Come up behind the vessel in front of you, leaving a substantial distance. Choose which side you plan to pass on and turn toward that direction. Plan to cross the wake (which is traveling the same direction as you) at between a 45- and 90-degree angle. Maintain speed until you reach the wave. Slow down until your speed just slightly exceeds the speed of the wave, then cross. As your bow passes past the crest of the wave, you may want to increase throttle just slightly to avoid the bow dropping into the trough and the stern lifting which can cause some steering swerve. Also, taking the waves at too close to the same course as the vessel you're overtaking can "lock you in" to the wake. That's when the bow digs in and the wave steers your boat for you, keeping you in the trough. It takes a fair bit of wheel-turning to break out of this situation. 

*Right Angles* 

The most straightforward of the three crossing scenarios, right angles should be crossed at right angles. For large wakes, bring your boat down off plane and cross the wake at idle speed at right angles to the waves. For small wakes, simply slow down to what feels prudent and cross. Remember again, crossing at too parallel a course to the wake will lock you into a trough and cause your boat to swerve. Passengers hate that. 


*Head-on*

Coming at another vessel head-on offers up two ways to cross its wake. First, like overtaking, you can slow your boat to idle speed and turn into the wake, taking it at right angles. However, another way allows you to cross it without decreasing speed at all. However, for this method, you must be out in open water rather than in a narrow channel. If you have the room, when you reach the wake, turn away from it so that you almost run parallel to it.
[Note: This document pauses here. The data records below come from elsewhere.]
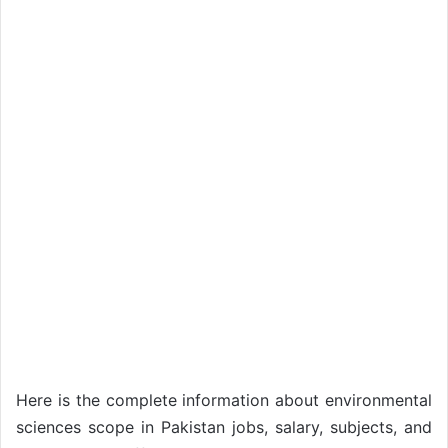
Here is the complete information about environmental
sciences scope in Pakistan jobs, salary, subjects, and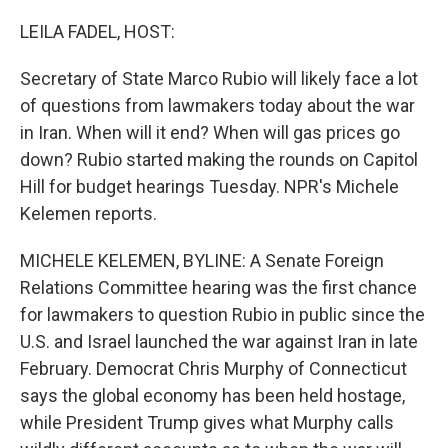
o
r
I
k
n
LEILA FADEL, HOST:
Secretary of State Marco Rubio will likely face a lot
of questions from lawmakers today about the war
in Iran. When will it end? When will gas prices go
down? Rubio started making the rounds on Capitol
Hill for budget hearings Tuesday. NPR's Michele
Kelemen reports.
MICHELE KELEMEN, BYLINE: A Senate Foreign
Relations Committee hearing was the first chance
for lawmakers to question Rubio in public since the
U.S. and Israel launched the war against Iran in late
February. Democrat Chris Murphy of Connecticut
says the global economy has been held hostage,
while President Trump gives what Murphy calls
When it becomes almost a beam sea, you can gently steer up and over each wave as they pass under your boat. Since the waves are coming at you from the side, your bow won't drop off the wave suddenly and your crossing will be smooth as silk. Once across the wake, turn back to your course and proceed. 

Be safe and tightlines


----------



## catman

Hat 80, thanks for the excellent primer. As you well know we have many ocean going ships that go up and down the bay and some of the tankers can throw a wake that will capsize a small boat. This past summer we had three fatalities above the Bay Bridge from people being thrown out of their boats. None of them were wearing PFDs. Ever since then I make sure I have my SOSpends on when operating the boat by myself.

Catman.


----------